The Reserve Bank has done a balancing act amid weak economic conditions by increasing liquidity that can help bankers cut lending rates, and at the same time let it continue with its nearly three-year-old fight against inflation, top lenders said on Tuesday.
They hinted at a marginal reduction in lending rates following today's cut in the Statutory Liquidity Ratio -- the amount of deposits that have to be invested in government bonds and other liquid assets.
RBI reduced the SLR by 1 per cent at the quarterly monetary policy review on Tuesday morning.
State Bank of India hinted at lowering lending rates to retail customers.
"The one percentage point reduction in the SLR will release an additional Rs 10,000 crore (Rs 100 billion) for SBI.
"That coupled with Rs 6,500 crore (Rs 65 billion) released through the reduction in export refinance, may lead the bank to cut lending rates in retail," chairman Pratip Chaudhuri told reporters at the customary post-policy
press briefing at the RBI headquarters.
It is always better to deploy money at 10.50 per cent return than the average of 7.5 per cent which the SLR gives, Chaudhuri said.

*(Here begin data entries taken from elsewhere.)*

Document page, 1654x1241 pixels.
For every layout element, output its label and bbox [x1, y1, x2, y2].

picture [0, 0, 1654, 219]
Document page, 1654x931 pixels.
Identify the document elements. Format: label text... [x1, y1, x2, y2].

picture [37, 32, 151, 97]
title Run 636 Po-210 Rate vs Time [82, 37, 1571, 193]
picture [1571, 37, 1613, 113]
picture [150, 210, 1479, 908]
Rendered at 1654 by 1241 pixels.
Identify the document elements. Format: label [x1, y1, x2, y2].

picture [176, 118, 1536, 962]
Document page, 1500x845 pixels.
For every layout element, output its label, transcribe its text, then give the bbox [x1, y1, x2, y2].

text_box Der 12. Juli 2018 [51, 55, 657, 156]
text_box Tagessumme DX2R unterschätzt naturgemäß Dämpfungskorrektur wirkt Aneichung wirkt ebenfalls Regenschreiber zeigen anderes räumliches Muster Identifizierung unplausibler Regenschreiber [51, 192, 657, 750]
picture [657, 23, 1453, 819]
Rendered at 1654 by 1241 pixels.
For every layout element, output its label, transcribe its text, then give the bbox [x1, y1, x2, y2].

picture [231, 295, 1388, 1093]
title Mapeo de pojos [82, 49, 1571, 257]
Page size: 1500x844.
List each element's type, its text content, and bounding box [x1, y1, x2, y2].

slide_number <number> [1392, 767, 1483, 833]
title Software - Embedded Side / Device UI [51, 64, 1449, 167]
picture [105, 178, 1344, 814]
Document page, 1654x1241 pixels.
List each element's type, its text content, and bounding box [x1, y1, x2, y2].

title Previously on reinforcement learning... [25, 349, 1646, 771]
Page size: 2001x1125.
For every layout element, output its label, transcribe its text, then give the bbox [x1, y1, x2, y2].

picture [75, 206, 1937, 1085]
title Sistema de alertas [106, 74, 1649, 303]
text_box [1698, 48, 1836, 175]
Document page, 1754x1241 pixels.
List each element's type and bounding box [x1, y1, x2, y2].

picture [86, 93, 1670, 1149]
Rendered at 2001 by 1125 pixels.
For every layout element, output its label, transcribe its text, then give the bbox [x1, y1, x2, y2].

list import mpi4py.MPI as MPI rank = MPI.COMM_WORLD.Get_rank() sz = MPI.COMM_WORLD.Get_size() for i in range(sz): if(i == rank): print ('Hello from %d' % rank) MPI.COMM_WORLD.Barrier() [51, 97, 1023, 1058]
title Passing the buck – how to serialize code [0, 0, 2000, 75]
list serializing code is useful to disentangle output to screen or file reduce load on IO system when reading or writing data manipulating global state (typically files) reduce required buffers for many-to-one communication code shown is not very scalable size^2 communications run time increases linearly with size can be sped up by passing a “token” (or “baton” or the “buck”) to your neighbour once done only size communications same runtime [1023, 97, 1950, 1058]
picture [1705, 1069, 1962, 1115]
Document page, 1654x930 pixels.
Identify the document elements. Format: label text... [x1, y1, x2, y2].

He further said the bank's asset liability committee will meet either today or tomorrow to take a call on both base rate as well as whether to cut spreads in select retail products.
RBI Governor Duvvuri Subbarao cut the SLR to 23 per cent, thereby releasing around Rs 68,000 crore (Rs 680 billion) of additional liquidity into the system, even as he left all the key interest rates unchanged in the anti-inflationary stance.
Accordingly, the repo or the short-term lending rates and the cash reserve ratio-the portion of deposits that banks park with RBI without interest -- at 8 per cent and 4.75 per cent, respectively.